Page:
◆ ◆ ◆ ◆ ◆

Les Thermopyles sont un col de montagne situé près de la mer, dans le nord de la Grèce, qui a été le théâtre de plusieurs batailles dans l'Antiquité, la plus célèbre étant celle qui a opposé les Perses et les Grecs en août 480 avant Jésus-Christ. Bien que très inférieurs en nombre, les Grecs ont tenu le col étroit pendant trois jours, le roi spartiate Léonidas menant une défense ultime avec une petite force de Spartiates et d'autres hoplites grecs. Les Perses finirent par prendre le contrôle du col, mais la défaite héroïque de Léonidas allait prendre des proportions légendaires pour les générations suivantes de Grecs. Un an plus tard, l'invasion perse était repoussée lors des batailles de Salamine et de Platée.
Contexte : Les guerres perses
Dès les premières années du Ve siècle avant J.-C., l'empire perse achéménide, sous le règne de Darius Ier (r. 522-486 avant J.-C.), s'étendait déjà en Europe continentale et avait soumis la Thrace et la Macédoine. Athènes et le reste de la Grèce étaient les prochaines cibles du roi Darius. La raison pour laquelle la Grèce était convoitée par la Perse n'est pas claire. La richesse et les ressources semblent être un motif peu probable ; d'autres suggestions plus plausibles incluent la nécessité d'accroître le prestige du roi dans son pays ou de réprimer une fois pour toutes un ensemble d'États rebelles potentiellement gênants à la frontière occidentale de l'empire.

◆ ◆ ◆ ◆ ◆

Liste des entrées:

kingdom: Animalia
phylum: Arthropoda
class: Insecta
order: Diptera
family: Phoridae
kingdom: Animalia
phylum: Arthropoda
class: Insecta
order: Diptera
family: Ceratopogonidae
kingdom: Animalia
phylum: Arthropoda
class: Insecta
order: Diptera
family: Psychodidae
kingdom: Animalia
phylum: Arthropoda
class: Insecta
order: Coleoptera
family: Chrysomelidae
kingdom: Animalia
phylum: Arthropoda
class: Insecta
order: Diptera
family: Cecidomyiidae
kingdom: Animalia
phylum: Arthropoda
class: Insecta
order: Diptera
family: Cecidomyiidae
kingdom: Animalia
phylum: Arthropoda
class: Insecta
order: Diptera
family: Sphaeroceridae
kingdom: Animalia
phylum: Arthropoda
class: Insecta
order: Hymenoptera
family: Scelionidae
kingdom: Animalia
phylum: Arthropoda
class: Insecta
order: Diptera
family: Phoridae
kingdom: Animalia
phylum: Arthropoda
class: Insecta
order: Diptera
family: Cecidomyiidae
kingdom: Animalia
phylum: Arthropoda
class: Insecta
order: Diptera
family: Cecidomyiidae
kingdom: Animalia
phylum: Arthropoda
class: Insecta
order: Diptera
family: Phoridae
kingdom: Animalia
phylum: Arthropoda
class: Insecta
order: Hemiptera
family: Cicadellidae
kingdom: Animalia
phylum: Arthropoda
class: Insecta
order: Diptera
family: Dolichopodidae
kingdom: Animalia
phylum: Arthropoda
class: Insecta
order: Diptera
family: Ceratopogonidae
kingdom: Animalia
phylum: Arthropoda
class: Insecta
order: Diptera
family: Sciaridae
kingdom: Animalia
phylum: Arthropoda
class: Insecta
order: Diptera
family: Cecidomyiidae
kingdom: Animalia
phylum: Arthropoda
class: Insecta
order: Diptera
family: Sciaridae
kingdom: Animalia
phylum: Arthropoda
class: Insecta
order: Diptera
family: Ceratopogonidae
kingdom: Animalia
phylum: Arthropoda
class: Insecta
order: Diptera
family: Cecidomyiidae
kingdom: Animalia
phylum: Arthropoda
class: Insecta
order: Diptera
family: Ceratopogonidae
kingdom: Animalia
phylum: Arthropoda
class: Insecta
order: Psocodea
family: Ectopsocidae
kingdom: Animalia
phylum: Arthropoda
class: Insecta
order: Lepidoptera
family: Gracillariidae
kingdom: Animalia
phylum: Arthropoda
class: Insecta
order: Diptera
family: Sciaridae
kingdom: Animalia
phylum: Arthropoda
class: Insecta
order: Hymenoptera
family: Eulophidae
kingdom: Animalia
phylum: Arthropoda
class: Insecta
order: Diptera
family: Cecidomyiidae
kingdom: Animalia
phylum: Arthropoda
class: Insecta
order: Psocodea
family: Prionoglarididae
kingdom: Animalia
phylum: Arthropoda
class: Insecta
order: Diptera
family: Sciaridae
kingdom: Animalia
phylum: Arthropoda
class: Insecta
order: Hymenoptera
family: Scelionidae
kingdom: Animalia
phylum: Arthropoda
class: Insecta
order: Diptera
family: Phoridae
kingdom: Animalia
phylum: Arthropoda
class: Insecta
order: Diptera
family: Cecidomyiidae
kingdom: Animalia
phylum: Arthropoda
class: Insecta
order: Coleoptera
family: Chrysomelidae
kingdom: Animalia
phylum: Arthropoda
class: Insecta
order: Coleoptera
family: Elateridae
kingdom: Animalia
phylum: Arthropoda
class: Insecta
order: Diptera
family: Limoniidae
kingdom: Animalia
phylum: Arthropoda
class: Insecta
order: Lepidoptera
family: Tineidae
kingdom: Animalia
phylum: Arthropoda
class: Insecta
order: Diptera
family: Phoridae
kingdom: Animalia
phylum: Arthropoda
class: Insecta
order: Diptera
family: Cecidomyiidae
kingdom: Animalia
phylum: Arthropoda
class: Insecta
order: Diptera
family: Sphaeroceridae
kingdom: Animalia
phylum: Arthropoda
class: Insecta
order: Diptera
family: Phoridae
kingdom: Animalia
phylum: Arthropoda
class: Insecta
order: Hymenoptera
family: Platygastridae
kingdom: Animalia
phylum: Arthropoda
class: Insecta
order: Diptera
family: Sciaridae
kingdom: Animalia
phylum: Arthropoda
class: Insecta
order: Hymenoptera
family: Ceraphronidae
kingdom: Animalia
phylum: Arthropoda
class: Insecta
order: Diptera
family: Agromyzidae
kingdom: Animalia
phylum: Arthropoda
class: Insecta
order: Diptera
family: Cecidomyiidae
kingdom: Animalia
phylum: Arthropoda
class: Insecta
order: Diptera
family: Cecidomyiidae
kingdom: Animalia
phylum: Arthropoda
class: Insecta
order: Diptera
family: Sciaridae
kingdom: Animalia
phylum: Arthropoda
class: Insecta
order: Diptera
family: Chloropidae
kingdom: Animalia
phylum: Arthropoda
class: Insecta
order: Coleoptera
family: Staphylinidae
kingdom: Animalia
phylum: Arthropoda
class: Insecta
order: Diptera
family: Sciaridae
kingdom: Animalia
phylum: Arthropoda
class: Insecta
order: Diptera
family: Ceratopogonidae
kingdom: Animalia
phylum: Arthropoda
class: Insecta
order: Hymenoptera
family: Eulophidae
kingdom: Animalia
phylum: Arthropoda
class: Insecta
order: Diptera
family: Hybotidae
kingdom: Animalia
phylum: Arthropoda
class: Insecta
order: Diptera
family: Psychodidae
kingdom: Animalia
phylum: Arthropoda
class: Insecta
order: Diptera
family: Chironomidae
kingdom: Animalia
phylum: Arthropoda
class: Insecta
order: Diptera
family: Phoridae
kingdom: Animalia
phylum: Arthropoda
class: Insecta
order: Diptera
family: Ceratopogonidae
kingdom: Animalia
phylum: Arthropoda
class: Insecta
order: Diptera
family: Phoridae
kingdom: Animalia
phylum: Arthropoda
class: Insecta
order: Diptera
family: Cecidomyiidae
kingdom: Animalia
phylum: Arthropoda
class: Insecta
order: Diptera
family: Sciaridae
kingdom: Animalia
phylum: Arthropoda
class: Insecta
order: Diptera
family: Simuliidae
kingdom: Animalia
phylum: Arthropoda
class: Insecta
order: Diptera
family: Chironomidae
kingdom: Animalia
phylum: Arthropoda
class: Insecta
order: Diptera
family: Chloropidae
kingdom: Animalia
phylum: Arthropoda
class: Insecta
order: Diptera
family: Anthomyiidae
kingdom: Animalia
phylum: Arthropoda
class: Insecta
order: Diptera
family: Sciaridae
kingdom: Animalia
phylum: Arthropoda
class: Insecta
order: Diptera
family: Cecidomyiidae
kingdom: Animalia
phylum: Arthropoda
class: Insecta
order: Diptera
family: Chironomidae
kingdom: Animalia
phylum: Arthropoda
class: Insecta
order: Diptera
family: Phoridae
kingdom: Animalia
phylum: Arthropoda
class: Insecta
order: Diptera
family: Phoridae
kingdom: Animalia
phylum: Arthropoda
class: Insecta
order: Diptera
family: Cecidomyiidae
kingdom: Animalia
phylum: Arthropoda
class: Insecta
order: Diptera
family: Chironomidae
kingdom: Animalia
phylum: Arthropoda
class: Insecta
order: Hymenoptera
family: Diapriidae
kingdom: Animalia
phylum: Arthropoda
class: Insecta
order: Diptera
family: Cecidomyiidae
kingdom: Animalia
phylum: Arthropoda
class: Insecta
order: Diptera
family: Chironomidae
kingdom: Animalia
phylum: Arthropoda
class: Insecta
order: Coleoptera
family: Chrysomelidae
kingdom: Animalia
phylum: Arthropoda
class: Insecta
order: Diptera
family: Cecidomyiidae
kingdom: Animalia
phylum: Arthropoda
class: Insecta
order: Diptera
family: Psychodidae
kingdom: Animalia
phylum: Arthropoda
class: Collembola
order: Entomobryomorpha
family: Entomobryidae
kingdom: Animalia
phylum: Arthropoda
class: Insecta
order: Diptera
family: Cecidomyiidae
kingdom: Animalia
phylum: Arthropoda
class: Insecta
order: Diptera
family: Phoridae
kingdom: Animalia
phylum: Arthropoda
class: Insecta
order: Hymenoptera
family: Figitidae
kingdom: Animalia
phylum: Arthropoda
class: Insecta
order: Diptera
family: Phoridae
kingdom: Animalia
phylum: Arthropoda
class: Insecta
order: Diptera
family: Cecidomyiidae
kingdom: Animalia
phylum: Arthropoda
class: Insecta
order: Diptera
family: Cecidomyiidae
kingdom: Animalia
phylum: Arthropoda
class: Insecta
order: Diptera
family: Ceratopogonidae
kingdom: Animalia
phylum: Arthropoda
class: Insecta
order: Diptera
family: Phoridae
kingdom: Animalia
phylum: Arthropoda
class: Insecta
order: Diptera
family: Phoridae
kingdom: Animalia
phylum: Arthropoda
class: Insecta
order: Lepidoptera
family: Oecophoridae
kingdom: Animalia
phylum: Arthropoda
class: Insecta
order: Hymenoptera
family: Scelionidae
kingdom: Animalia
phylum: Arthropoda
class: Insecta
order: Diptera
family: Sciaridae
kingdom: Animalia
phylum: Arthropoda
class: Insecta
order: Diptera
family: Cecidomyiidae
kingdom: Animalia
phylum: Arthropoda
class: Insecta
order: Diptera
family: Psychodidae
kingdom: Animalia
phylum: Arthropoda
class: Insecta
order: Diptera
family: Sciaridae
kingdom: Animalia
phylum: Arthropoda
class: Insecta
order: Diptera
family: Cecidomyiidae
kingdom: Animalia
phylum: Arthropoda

◆ ◆ ◆ ◆ ◆

Consigne 1: Quels lieux de bataille la page sur les Thermopyles mentionne-t-elle ?
Consigne 2: Poursuivez le texte sur les Thermopyles après sa dernière phrase.
La liste n'a aucun rapport avec la page.

Résultat 1: Les Thermopyles, Salamine et Platée.

Résultat 2:
Quelles que soient les motivations exactes, en 491 avant J.-C., Darius envoya des émissaires pour demander la soumission des Grecs à la domination perse. Les Grecs ont répondu sans ambages en exécutant les envoyés, et Athènes et Sparte ont promis de former une alliance pour la défense de la Grèce. La réponse de Darius à cet outrage diplomatique fut de lancer une force navale de 600 navires et 25 000 hommes pour attaquer les Cyclades et l'Eubée, laissant les Perses à un pas du reste de la Grèce. En 490 avant J.-C., les forces grecques dirigées par Athènes ont affronté les Perses dans une bataille à Marathon et ont vaincu les envahisseurs. Cette bataille a acquis un statut mythique chez les Grecs, mais elle n'était en réalité que l'ouverture d'une longue guerre dont les principaux actes étaient constitués de plusieurs autres batailles. La Perse, qui possède le plus grand empire du monde, est largement supérieure en hommes et en ressources, et ces dernières vont maintenant être pleinement utilisées pour une attaque de grande envergure.
En 486 avant J.-C., Xerxès Ier (r. 486-465 avant J.-C.) est devenu roi à la mort de Darius et des préparatifs massifs d'invasion ont été effectués. Des dépôts d'équipements et de fournitures ont été installés, un canal a été creusé à Chalkidike et des ponts de bateaux ont été construits sur l'Hellespont pour faciliter le mouvement des troupes. La Grèce était sur le point de faire face à la plus grande menace de son histoire, et même l'oracle de Delphes conseillait sinistrement aux Athéniens de "voler jusqu'au bout du monde".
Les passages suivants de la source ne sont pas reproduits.